Bahrain: Three religious reformers jailed for 'violating foundations of Islam'
Three self-styled religious reformers were jailed for a year in Bahrain on Thursday after being found guilty of violating the foundations of Islam, in a case that was condemned by rights campaigners and exposed divisions in the Gulf state's Shiite community.
The three, members of the Tajdeed ("Renewal") cultural society that advocates open discussion of religion, were sentenced by a criminal court for "violating the foundations of the Islamic faith and its origins and insulting the prophets", a public prosecution statement said.
The defendants - Jalal al-Qassab, Redha Rajab, and Mohammed Rajab - were tried over blogs and a YouTube series "about the lives of the messengers and prophets, which included a denial of what was mentioned in the Holy Koran regarding them and a mockery of what was mentioned", the statement added.
The public prosecution had requested the maximum two years' jail.
The group's work had drawn an angry response from some Shia clerics in Sunni-ruled Bahrain who said it was blasphemy and an attack on Islam.
Last month, Human Rights Watch urged authorities to "immediately drop all charges against the men and halt inflammatory public comments condemning the society on religious grounds".

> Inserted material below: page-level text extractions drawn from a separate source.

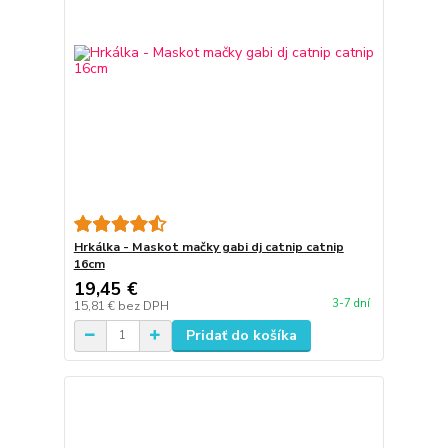
Hrkálka - Maskot mačky gabi dj catnip catnip
16cm
19,45 €
3-7 dní
15,81 €
bez DPH
Pridať do košíka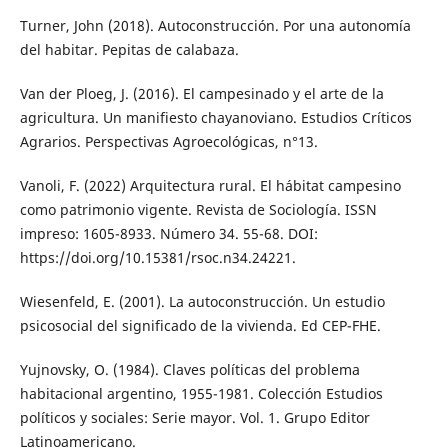
Turner, John (2018). Autoconstrucción. Por una autonomía
del habitar. Pepitas de calabaza.
Van der Ploeg, J. (2016). El campesinado y el arte de la
agricultura. Un manifiesto chayanoviano. Estudios Críticos
Agrarios. Perspectivas Agroecológicas, n°13.
Vanoli, F. (2022) Arquitectura rural. El hábitat campesino
como patrimonio vigente. Revista de Sociología. ISSN
impreso: 1605-8933. Número 34. 55-68. DOI:
https://doi.org/10.15381/rsoc.n34.24221.
Wiesenfeld, E. (2001). La autoconstrucción. Un estudio
psicosocial del significado de la vivienda. Ed CEP-FHE.
Yujnovsky, O. (1984). Claves políticas del problema
habitacional argentino, 1955-1981. Colección Estudios
políticos y sociales: Serie mayor. Vol. 1. Grupo Editor
Latinoamericano.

Earlier this month, Tajdeed complained of "hate speech and incitement" at mosques and on social media targeting its members and their families.
Denouncing the court case, which followed submissions from the Ministry of Social Development and the Anti-Cybercrime Department, as "malicious", the group said it was merely "exercising its natural and legal right to conduct research, engage in analysis, study, and enlighten".
Pro-democracy protesters from Bahrain's Shia community hit the streets in 2011, prompting a crackdown that drew international condemnation.